New Gasconade River Bridge reconnects Route 66 in region

The Missouri Department of Transportation on Friday opened the new, $4 million Gasconade River Bridge near Hazelgreen, thus reconnecting “eight or nine miles” of Route 66 interrupted when the old bridge was closed in late 2014.

The old and still-closed Gasconade River Bridge can be seen in the upper right.

Meanwhile, the president of the Route 66 Association of Missouri expressed optimism he and other members of the Gasconade River Bridge Guardians can land the grants necessary to buy the old bridge and turn possession of it over to Laclede County. Without someone to take over ownership of the bridge, it’s slated to be demolished sometime next year.

KY3 in Springfield reported that about 50 classic-car owners attended the new bridge’s opening Friday and drove across it.

“This is a new beginning for Route 66,” announced Rich Dinkela, the President of the Route 66 Association of Missouri and well-known social media promoter. […]
It marked the first time in five years Route 66 travelers do not have to get off the Mother Road onto Interstate 44 where the higher speeds might keep them from noticing sights such as the historical bridge.
“They were missing about eight or nine miles of Route 66 in the Ozarks that is just purely amazing,” Dinkela said. “Now that they’re off the interstate they can slow down and take the time to see the old bridge which they wouldn’t have noticed before had they not known it as a destination.” […]
“We have a team right now working on that,” Dinkela added in saying that the Guardians group was proceeding full-speed ahead in trying to save the old bridge. “We’re going after about a half-dozen grants, big grants, to try and get the money. So I’m very optimistic that we’re going to get this old bridge saved.”
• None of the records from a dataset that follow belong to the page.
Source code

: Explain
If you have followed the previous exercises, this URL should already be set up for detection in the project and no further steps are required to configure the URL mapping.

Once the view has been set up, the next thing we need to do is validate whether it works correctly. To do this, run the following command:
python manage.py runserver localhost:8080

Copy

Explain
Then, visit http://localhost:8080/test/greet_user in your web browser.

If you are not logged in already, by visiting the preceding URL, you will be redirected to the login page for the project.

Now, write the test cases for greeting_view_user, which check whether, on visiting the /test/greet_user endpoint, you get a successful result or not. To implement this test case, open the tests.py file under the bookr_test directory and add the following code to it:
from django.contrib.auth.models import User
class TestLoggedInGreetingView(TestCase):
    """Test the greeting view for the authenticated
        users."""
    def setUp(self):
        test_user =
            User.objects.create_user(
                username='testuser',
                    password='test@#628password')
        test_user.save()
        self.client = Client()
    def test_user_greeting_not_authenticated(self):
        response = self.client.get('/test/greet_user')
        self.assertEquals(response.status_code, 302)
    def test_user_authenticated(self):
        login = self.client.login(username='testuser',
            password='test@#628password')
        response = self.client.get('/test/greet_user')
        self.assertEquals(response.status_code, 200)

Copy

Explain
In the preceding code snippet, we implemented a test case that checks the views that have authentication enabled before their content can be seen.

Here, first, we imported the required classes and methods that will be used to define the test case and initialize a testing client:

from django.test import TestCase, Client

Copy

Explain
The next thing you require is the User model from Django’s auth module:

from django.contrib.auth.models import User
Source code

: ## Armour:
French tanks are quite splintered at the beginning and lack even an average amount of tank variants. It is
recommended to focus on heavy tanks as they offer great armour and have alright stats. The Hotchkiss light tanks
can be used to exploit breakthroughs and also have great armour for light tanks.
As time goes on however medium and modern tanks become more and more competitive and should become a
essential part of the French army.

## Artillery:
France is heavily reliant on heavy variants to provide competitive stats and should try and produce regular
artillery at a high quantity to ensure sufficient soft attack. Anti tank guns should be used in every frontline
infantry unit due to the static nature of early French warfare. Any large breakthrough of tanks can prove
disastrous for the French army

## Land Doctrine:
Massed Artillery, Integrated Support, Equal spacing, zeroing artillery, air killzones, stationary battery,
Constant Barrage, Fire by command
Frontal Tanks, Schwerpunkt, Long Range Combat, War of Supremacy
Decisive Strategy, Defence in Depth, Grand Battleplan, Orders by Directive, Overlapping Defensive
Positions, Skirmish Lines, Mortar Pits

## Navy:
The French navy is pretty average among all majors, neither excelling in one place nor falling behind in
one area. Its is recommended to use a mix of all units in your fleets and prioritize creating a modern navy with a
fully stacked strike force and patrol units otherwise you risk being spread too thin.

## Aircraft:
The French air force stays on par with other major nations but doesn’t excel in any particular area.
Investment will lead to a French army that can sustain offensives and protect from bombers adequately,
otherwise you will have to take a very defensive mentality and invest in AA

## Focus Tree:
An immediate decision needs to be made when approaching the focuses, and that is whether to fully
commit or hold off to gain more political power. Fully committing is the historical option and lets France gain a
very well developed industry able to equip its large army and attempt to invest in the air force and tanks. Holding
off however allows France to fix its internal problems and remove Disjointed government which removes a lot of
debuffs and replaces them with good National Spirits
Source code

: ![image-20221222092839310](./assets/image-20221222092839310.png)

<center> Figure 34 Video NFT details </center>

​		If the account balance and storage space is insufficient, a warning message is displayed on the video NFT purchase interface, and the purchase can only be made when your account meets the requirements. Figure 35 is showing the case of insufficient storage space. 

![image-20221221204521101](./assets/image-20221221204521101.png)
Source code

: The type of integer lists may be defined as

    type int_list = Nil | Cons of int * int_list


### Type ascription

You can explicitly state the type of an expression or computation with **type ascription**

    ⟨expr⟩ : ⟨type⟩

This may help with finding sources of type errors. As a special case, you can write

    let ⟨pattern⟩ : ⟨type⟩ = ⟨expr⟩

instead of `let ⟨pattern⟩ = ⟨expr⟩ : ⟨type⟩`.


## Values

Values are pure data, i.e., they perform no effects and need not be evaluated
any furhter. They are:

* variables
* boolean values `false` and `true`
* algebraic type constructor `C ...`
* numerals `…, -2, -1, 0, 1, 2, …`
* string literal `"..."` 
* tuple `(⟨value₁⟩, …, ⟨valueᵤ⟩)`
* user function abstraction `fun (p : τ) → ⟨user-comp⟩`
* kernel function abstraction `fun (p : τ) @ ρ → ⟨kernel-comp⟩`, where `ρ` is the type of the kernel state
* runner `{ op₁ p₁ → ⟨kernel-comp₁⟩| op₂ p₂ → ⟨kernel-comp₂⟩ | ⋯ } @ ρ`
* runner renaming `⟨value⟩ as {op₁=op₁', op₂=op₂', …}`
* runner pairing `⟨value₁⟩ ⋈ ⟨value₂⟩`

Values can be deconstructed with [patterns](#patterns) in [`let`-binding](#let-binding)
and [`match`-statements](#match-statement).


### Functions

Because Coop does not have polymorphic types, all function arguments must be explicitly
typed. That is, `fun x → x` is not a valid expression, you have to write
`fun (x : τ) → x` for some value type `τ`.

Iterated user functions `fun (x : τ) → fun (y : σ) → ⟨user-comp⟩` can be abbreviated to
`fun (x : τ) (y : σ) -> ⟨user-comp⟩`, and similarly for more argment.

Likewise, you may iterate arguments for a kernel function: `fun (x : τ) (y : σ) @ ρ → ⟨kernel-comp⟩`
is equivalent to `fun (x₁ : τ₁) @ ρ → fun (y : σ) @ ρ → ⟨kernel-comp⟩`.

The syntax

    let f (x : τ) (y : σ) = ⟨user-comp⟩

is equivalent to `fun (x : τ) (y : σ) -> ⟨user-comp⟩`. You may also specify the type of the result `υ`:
A MoDOT official said rehabbing the old bridge would have cost about the same as building a new one, but the old bridge probably wouldn’t have handled the weight loads of large trucks and possibly buses. That section of Route 66 remains an emergency bypass in case an accident or disaster closes nearby Interstate 44.

Here’s the full segment on KY3. It’s quite good.

A 107-photo gallery from the bridge-opening event may be seen here.

State officials closed the bridge in December 2014 after an inspection revealed grave deterioration in the 90-year-old structure. An engineering firm earlier this year estimated it would cost $2.5 million to shore up the bridge for pedestrian and bicycle use.

(Image of the opening of the new Gasconade River Bridge near Hazelgreen, Missouri, with the old bridge at right by Larry Beck via Facebook)

5 thoughts on “New Gasconade River Bridge reconnects Route 66 in region

  1. As a matter of interest, when I tried to look at the “107-photo gallery from the bridge-opening event” I saw this:

    “451: Unavailable due to legal reasons We recognize you are attempting to access this website from a country belonging to the European Economic Area (EEA) including the EU which enforces the General Data Protection Regulation (GDPR) and therefore access cannot be granted at this time. For any issues, contact”

    Just one more example of the non-connected world? Apart from the ever-increasing number of foreign items loaded with import tariffs by the current president of Usa, what else is restricted that is freely available within the European Economic Area? And what sort of photographic data in the gallery needs protecting? Or am I being protected from what it contains?

    By the way, what road is the one in use next to the new bridge? Is it Interstate 44? From the light amount of traffic it is carrying – with the old Gasconade River Bridge long closed – was the $4 million expenditure to reconnect “eight or nine miles” of Route 66 to the national road network good use of taxpayers’ money? Since money seems to be the be-all of 21st century living, has anyone worked out the value to Missouri busineses of Route 66? When will the $4 million be recovered?

  2. Several months after the entry into force of the GDPR, some sites remain deliberately inaccessible to IP addresses from the European Union. The difficulty (and the cost) is related to updating the software that administers the sites.

  3. Many thanks, Jean Paul. I looked forward to seeing the photos. Whose job is it to update the software? Someone in Usa or in the EU?

    1. That issue has to be addressed by the website in the USA. Route 66 News took pains a year ago to make sure the website was compliant with GDPR.

      There are plenty of Europeans who think GDPR is clumsy and overkill, but that’s another issue I won’t address here.

  4. Thanks, Ron, for the further info. Some Europeans do see the GDPR as overkill. Here in the UK, companies cite data protection regulations when they do not want to hand over information they are legally obliged to pass on because it may embarrass them. I’ve had that from a UK utility firm.